The Bletchley Declaration saw many of the world’s global powers, including the US, China and EU, agreeing in principle that the safe use of AI is of fundamental concern. Other countries endorsing the Declaration include Brazil, France, India, Ireland, Japan, Kenya, Saudi Arabia, Nigeria and the United Arab Emirates.
“This is a landmark achievement that sees the world’s greatest AI powers agree on the urgency behind understanding the risks of AI – helping ensure the long-term future of our children and grandchildren,” said prime minister Rishi Sunak.
“Under the UK’s leadership, more than 25 countries at the AI Safety Summit have stated a shared responsibility to address AI risks and take forward vital international collaboration on frontier AI safety and research.”

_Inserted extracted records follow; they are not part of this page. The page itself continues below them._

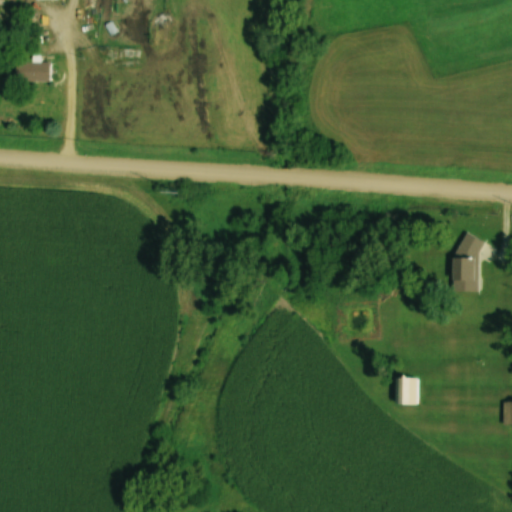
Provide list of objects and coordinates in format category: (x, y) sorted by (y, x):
building: (30, 72)
road: (74, 83)
road: (256, 174)
building: (465, 263)
building: (506, 412)
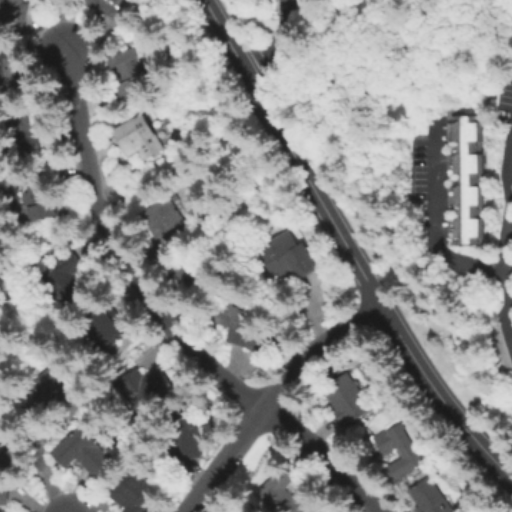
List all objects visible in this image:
building: (106, 8)
building: (108, 11)
building: (9, 13)
building: (12, 16)
road: (272, 40)
building: (6, 63)
building: (7, 68)
building: (125, 71)
building: (125, 76)
road: (399, 85)
building: (21, 135)
building: (134, 136)
building: (133, 139)
road: (179, 164)
building: (466, 176)
building: (466, 178)
building: (37, 196)
building: (37, 201)
road: (97, 213)
building: (163, 219)
building: (162, 220)
road: (435, 220)
road: (43, 238)
road: (115, 248)
road: (344, 248)
road: (506, 248)
building: (284, 256)
building: (285, 257)
building: (194, 266)
building: (58, 275)
building: (58, 278)
building: (100, 323)
building: (239, 326)
building: (240, 328)
building: (102, 329)
building: (47, 383)
building: (141, 386)
building: (50, 389)
building: (140, 390)
road: (266, 395)
building: (344, 399)
building: (344, 399)
building: (181, 434)
building: (184, 437)
building: (4, 446)
building: (395, 450)
building: (76, 452)
building: (79, 452)
building: (397, 452)
road: (322, 454)
building: (2, 455)
road: (40, 461)
building: (2, 491)
building: (133, 491)
building: (133, 491)
building: (285, 491)
building: (3, 492)
building: (283, 493)
building: (427, 497)
building: (427, 497)
building: (320, 510)
building: (321, 511)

The UK summit, hosted at Bletchley Park, was convened originally to focus on ‘frontier AI’: highly capable foundation models that could possess dangerous capabilities and present an existential threat to humanity. However, recent advances in AI – along with its already widespread use across many aspects of society - are seen by many as a more pressing threat. There have been calls for stronger regulatory direction from governments, particularly for the tech companies central to the direction of AI’s development.
Despite this, the Declaration dealt primarily with risks associated with frontier AI, with particular concern around cybersecurity, biotechnology and disinformation. According to the agreement, there is “potential for serious, even catastrophic, harm, either deliberate or unintentional, stemming from the most significant capabilities of these AI models.”

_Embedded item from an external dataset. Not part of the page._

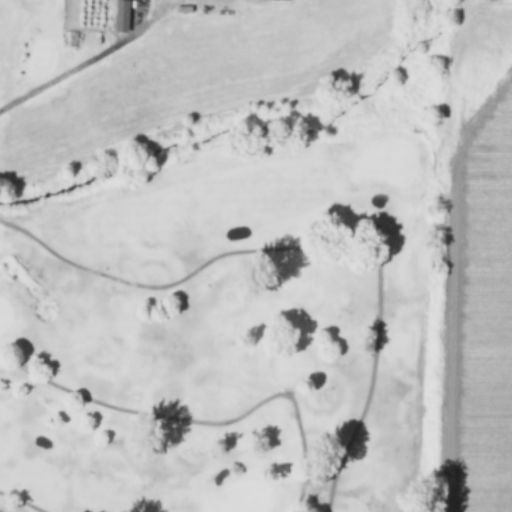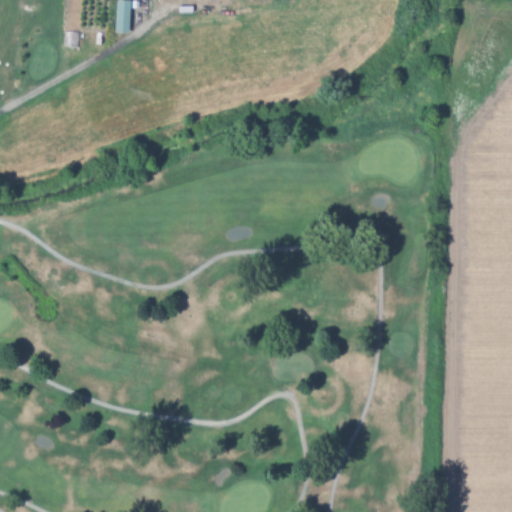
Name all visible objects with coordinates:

The more mundane, but already widespread, risks of AI also feature in the Declaration, however, with countries noting bias and privacy as two key issues. While the Declaration has been largely welcomed by the UK’s academic and scientific community, some have criticised its reluctance to take on the problems and issues that are already known to be caused by the use of AI today.
“International collaboration is needed on these grand challenges, so the fact that the declaration has a global reach, including China…is encouraging,” said Elena Simperl, Professor of Computer Science at King’s College London.
“More worrying is the continued emphasis on frontier models rather than the whole range of very powerful AI systems that have been put to use in the last 10 years, which are already doing real harms, documented in the media or in AI incidents databases. This is not just about a small set of technologies released very recently, it is about any form of data-driven technology that is not used responsibly.”
Doubts have also been raised over the scope and reach of the Declaration and it remains to be seen how any regulation would be enforced.
“The creation of an AI safety institute could be a very positive step as it could play a major role in monitoring international developments and in helping to foster a broad discussion about the societal impacts of AI,” said Dr Marc de Kamps, Associate Professor at the University of Leeds’ School of Computing.
“However, a moratorium on risky AI will be impossible to enforce. No international consensus will emerge about how this should work. From a technological perspective it seems impossible to draw a boundary between ‘useful’ and ‘risky’ technology and experts will disagree on how to balance these. The government, rightly, has chosen to engage with the risks of AI, without being prescriptive about whether certain research is off limits.
“However, the communique is unspecific about the ways in which its goals will be achieved and is not explicit enough about the need for engagement with the public.”